The SEC's thinking contrasts sharply with a Securities Industry Association proposal calling for a market-wide ban on trade-throughs. The listed market already requires broker dealers to take out orders with the best bid or offer before filling any inferior-priced orders of their own. Nasdaq does not. Island, which has petitioned the SEC to become a stock exchange, refuses to join other ECNs in the Nasdaq InterMarket because it would mean turning away customers seeking fast fills at prices inferior to those found at slower-moving market centers.

Supermontage

Nasdaq's supermontage proposal got cheers from the sellside, but jeers from the buyside at a conference in New York. Scott Saber, an executive director at UBS Warburg, praised the addition of a hidden reserve facility to the quotes in the montage. He told attendees at the conference, on buyside and sellside trade communications, that it will make it possible for traders sweeping the Street to fill their entire order at the inside price (rather than executing lesser amounts at inferior prices.)

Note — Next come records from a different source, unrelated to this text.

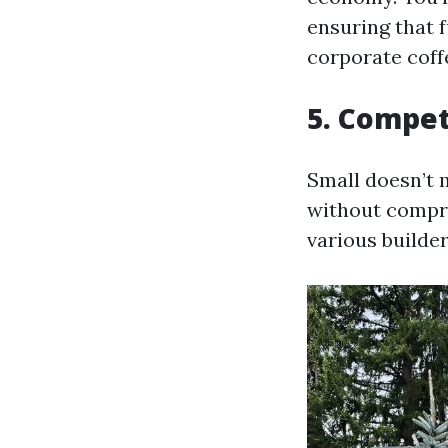
ensuring that 
corporate coff
5. Compet
Small doesn’t 
without compro
various builde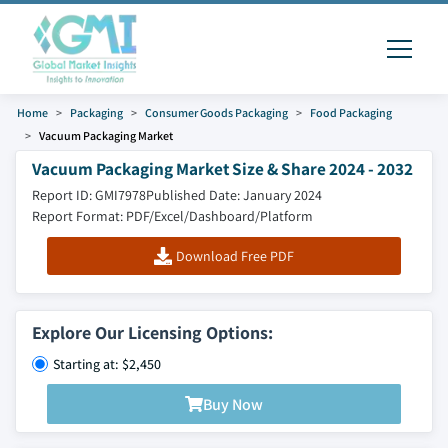
Home
Packaging
Consumer Goods Packaging
Food Packaging
Vacuum Packaging Market
Vacuum Packaging Market Size & Share 2024 - 2032
Report ID: GMI7978
Published Date: January 2024
Report Format: PDF/Excel/Dashboard/Platform
Download Free PDF
Explore Our Licensing Options:
Starting at: $2,450
Buy Now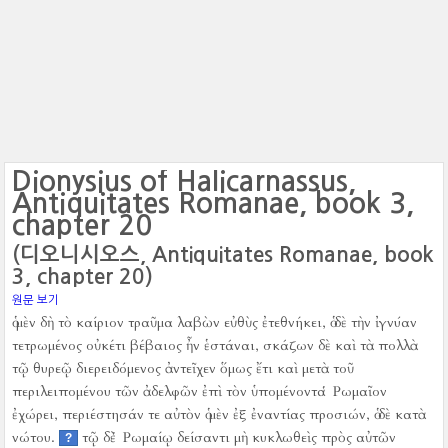
Dionysius of Halicarnassus,
Antiquitates Romanae, book 3,
chapter 20
(디오니시오스, Antiquitates Romanae, book
3, chapter 20)
원문 보기
ὁ μὲν δὴ τὸ καίριον τραῦμα λαβὼν εὐθὺς ἐτεθνήκει, ὁ δὲ τὴν ἰγνύαν
τετρωμένος οὐκέτι βέβαιος ἦν ἑστάναι, σκάζων δὲ καὶ τὰ πολλὰ
τῷ θυρεῷ διερειδόμενος ἀντεῖχεν ὅμως ἔτι καὶ μετὰ τοῦ
περιλειπομένου τῶν ἀδελφῶν ἐπὶ τὸν ὑπομένοντα Ῥωμαῖον
ἐχώρει, περιέστησάν τε αὐτὸν ὁ μὲν ἐξ ἐναντίας προσιών, ὁ δὲ κατὰ
νώτου.
τῷ δὲ Ῥωμαίῳ δείσαντι μὴ κυκλωθεὶς πρὸς αὐτῶν
?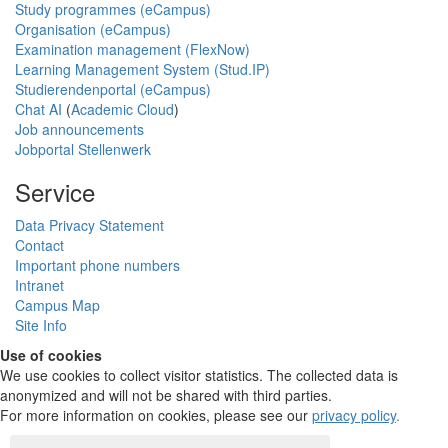
Study programmes (eCampus)
Organisation (eCampus)
Examination management (FlexNow)
Learning Management System (Stud.IP)
Studierendenportal (eCampus)
Chat AI
(
Academic Cloud
)
Job announcements
Jobportal Stellenwerk
Service
Data Privacy Statement
Contact
Important phone numbers
Intranet
Campus Map
Site Info
Use of cookies
We use cookies to collect visitor statistics. The collected data is
anonymized and will not be shared with third parties.
For more information on cookies, please see our
privacy policy
.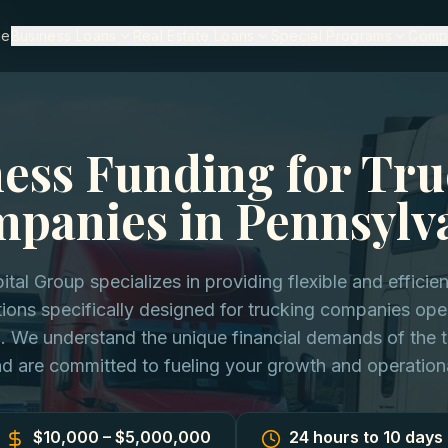
ia
me
Business Loans
Real Estate Loans
Special Programs
Comp
ess Funding for Tr
panies in Pennsylv
ital Group specializes in providing flexible and efficie
tions specifically designed for trucking companies ope
. We understand the unique financial demands of the t
nd are committed to fueling your growth and operation
$10,000 – $5,000,000
24 hours to 10 days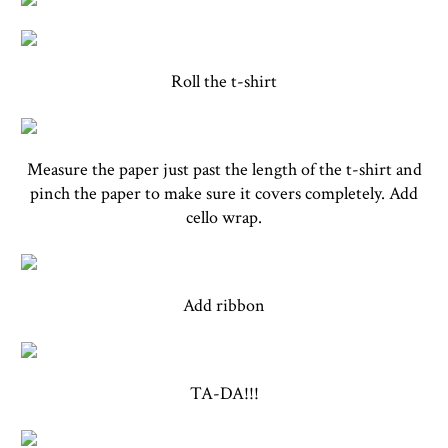
Roll the t-shirt
Measure the paper just past the length of the t-shirt and
pinch the paper to make sure it covers completely. Add
cello wrap.
Add ribbon
TA-DA!!!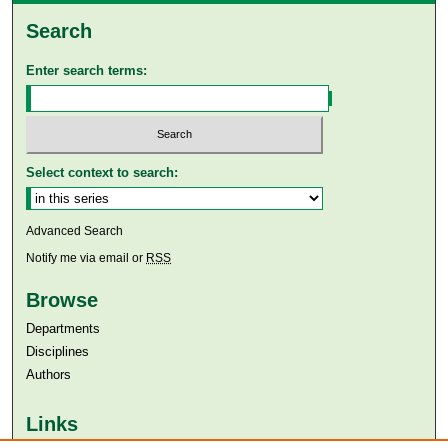
Search
Enter search terms:
Select context to search:
Advanced Search
Notify me via email or
RSS
Browse
Departments
Disciplines
Authors
Links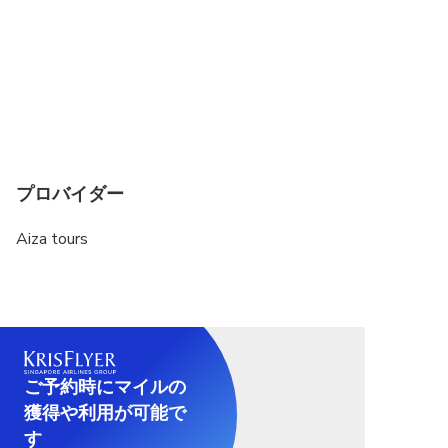
Not recommended for pregnant travelers
Suitable for all physical fitness levels
If your hotel or pickup location is not listed while
making the booking, please select the "My Hotel
Is Not Listed" option on the Booking Checkout
Page and manually enter your hotel name or
preferred pickup address to ensure a seamless
プロバイダー
pickup experience.
Aiza tours
Lotus Temple is closed on Monday, so you will
visit Gurudwara bangla Sahib
The Monument Entrance Fees are included only in
the "Old & New Delhi with Tickets" option. Please
ensure you select the correct booking option if you
ご予約時にマイルの
want the entrance fees to be covered. If you
獲得や利用が可能で
choose a different option, you will need to
purchase the tickets separately at each monument.
す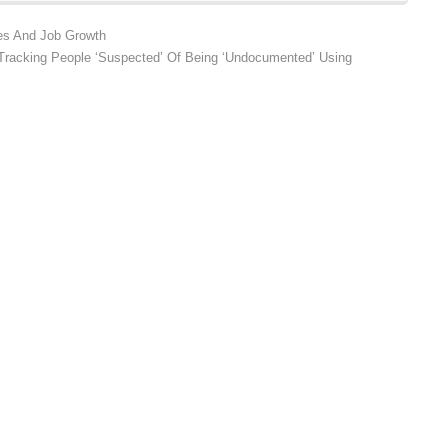
ges And Job Growth
 Tracking People ‘Suspected’ Of Being ‘Undocumented’ Using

Saber noted, however, the feature would enable a dealer to "hold" the market, making it difficult for others to make it to the top of the queue. Priority in the montage came under fire from Harold Bradley, an ex-head trader, former portfolio manager and now president of American Century Ventures at mutual fund giant American Century. He complained that supermontage would favor market makers over limit order traders using access fee-charging ECNs. "There's no price-time priority," Bradley said. Bradley is annoyed that orders at the inside posted to ECNs which charge access fees, will be subordinate in supermontage to similarly-priced quotes from market makers. That could make it difficult for limit order traders to get filled.

OptiMark

Nasdaq is reportedly interested in acquiring some of OptiMark's software development expertise to help it build supermontage. That's was likely made easier with of OptiMark's decision to cease its stock trading operations on Nasdaq and the Pacific Exchange. Unable to arrange a cash infusion and plagued for months by negligible volume, the vendor of the buy-side alternative trading system was shutting down gradually over a number of days with plans to layoff 110 employees.

OptiMark began life in 1998 with capital of $150 million and an aggressive marketing campaign. But it was deemed too difficult to use by buy-side traders. The company will continue to operate as a trading software development firm run by its former chief technology officer, Robert Warshow, and newcomer, David Johnson. OptiMark's current chief executive, Phillip Riese, will step down.